Assim, se já tiver ocorrido ovulação ou se o óvulo já tiver sido fecundado, a pílula não impede o desenvolvimento da gravidez.

  1. Quantas vezes posso usar?

Esta pílula só deve ser usada esporadicamente porque tem uma dose hormonal muito alta. Além disso, se a mulher tomar a pílula do dia seguinte mais de uma vez por mês, ela pode perder seu efeito. Por isso, este medicamento só é indicado para situações de emergência e não como método contraceptivo frequente.

  1. A pílula do dia seguinte faz mal?

Esta pílula só faz mal se for usada mais de 2 vezes no mesmo mês, o que aumenta o risco de doenças como câncer de mama, câncer de útero, problemas numa futura gravidez, podendo aumentar também o risco de trombose e de embolia pulmonar, por exemplo.

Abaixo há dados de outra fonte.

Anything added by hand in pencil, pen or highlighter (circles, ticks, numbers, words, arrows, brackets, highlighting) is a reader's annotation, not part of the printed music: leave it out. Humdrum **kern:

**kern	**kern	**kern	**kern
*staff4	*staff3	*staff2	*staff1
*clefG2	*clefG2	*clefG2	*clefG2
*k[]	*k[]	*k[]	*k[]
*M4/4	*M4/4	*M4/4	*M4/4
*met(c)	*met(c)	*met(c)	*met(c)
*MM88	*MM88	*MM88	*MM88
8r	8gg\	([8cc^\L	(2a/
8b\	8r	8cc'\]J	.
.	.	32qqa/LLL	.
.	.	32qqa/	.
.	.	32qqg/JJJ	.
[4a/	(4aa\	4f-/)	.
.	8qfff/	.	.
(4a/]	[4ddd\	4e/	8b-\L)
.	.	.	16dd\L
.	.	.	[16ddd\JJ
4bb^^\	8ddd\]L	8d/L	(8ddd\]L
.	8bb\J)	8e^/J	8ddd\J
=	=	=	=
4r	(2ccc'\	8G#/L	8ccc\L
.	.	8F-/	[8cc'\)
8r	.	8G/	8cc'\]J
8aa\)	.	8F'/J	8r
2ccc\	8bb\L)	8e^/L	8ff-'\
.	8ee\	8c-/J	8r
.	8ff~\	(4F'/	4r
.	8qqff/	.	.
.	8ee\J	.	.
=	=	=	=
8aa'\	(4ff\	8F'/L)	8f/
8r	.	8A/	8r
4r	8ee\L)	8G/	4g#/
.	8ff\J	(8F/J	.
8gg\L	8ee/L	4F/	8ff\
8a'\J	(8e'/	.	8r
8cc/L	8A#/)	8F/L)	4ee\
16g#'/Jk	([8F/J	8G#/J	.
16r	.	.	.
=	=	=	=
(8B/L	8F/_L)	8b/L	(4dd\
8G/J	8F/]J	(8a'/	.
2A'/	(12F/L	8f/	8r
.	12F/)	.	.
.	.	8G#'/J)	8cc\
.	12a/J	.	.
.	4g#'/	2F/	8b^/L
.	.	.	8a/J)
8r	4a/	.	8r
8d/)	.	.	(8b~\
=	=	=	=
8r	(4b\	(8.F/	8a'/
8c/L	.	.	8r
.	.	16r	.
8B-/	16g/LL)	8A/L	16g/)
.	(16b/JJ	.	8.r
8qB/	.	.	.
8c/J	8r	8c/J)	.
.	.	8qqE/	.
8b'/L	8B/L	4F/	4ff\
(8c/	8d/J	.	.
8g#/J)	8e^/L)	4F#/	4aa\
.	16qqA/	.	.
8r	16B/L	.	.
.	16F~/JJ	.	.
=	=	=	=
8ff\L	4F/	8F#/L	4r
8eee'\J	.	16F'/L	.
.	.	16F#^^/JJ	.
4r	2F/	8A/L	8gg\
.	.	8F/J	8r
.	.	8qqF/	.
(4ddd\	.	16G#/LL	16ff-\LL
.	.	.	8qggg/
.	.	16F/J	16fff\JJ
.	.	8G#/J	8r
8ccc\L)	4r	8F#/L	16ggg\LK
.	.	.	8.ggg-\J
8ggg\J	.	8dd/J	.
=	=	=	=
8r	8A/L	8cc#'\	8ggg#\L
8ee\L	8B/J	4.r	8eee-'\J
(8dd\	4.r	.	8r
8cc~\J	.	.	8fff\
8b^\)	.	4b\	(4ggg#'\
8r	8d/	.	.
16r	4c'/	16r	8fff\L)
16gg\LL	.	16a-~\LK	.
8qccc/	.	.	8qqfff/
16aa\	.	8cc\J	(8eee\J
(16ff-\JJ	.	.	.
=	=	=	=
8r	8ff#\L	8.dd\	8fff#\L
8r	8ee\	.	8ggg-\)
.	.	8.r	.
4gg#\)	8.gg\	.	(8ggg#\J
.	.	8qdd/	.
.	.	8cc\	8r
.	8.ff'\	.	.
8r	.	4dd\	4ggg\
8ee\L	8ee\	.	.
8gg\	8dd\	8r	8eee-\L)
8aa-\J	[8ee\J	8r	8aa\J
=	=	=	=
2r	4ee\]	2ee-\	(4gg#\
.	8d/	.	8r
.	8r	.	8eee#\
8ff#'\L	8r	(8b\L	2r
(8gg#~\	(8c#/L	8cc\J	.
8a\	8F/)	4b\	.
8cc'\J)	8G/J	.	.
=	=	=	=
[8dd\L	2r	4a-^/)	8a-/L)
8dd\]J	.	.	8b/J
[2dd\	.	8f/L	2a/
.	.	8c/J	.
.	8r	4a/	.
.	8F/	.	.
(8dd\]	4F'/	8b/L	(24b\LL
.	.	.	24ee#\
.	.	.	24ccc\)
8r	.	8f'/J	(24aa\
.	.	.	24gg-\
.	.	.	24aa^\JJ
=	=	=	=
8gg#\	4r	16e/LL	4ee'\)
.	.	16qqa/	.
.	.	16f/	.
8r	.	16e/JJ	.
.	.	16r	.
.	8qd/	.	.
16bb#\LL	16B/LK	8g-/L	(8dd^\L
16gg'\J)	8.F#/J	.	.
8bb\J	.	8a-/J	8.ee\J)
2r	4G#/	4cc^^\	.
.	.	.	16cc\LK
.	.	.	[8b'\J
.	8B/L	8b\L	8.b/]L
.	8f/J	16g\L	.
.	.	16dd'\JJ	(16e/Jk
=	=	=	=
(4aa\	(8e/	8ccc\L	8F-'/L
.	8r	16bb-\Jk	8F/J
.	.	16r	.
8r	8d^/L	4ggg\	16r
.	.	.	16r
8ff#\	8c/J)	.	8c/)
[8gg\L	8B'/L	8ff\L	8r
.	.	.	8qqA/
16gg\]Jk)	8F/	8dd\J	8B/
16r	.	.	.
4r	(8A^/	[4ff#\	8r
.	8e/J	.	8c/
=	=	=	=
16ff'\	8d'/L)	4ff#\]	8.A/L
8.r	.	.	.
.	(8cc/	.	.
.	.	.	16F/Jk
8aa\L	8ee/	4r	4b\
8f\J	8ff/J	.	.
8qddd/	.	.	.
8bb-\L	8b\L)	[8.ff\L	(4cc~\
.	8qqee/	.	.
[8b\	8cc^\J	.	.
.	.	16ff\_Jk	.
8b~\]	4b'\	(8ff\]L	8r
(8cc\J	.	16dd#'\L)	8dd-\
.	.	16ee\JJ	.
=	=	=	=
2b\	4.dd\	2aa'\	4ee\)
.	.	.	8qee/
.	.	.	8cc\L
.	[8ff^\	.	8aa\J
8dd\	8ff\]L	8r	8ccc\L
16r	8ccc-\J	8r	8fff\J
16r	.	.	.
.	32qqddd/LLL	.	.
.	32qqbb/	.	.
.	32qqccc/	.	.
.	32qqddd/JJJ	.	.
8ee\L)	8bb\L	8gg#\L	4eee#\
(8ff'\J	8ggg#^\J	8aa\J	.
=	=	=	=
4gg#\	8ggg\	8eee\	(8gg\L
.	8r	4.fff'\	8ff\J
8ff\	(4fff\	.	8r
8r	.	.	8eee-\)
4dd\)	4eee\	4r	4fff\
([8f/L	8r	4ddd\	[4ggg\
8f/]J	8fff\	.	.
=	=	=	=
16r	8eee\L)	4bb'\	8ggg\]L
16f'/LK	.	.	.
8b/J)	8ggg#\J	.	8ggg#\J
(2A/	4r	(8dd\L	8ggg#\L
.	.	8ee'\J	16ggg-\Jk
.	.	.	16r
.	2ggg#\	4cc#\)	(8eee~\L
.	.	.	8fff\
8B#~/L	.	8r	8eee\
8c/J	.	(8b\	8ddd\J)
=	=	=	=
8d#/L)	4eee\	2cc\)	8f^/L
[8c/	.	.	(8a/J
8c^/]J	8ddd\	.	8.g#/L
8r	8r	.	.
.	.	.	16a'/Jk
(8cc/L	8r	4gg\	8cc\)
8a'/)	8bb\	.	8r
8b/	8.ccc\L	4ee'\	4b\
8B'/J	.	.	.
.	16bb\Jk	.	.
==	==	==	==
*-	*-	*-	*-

  1. A pílula do dia seguinte causa infertilidade?

Não existe nenhuma comprovação científica de que o uso esporádico dessa pílula possa causar infertilidade, má formação do feto ou gravidez ectópica.

  1. A pílula do dia seguinte altera o funcionamento do anticoncepcional?

Não, por isso a pílula anticoncepcional deve continuar sendo tomada regularmente, no horário habitual, até o final da cartela. Após o fim da cartela deve esperar que a menstruação desça e no caso de a menstruação não descer, deve consultar o ginecologista.

  1. A pílula do dia seguinte funciona no período fértil?

O período fértil é o momento do ciclo menstrual em que há maior probabilidade de ocorrer fecundação. Este período começa cerca de  72 horas antes da ovulação, que é o tempo médio de vida de um espermatozoide, e acaba cerca de 24 horas depois, que é o tempo médio de vida de um óvulo.

  1. A pílula do dia seguinte faz efeito caso ocorram relações sexuais desprotegidas posteriores à toma?

Não. A pílula do dia seguinte não é um método contraceptivo e apenas deve ser tomada em situações de emergência. Caso a pessoa já tenha tomado uma pílula do dia seguinte, como método de emergência, e no dia a seguir à toma tiver relações sexuais desprotegidas, existe o risco de engravidar.

O ideal é que a mulher converse com o seu ginecologista e comece a tomar um anticoncepcional.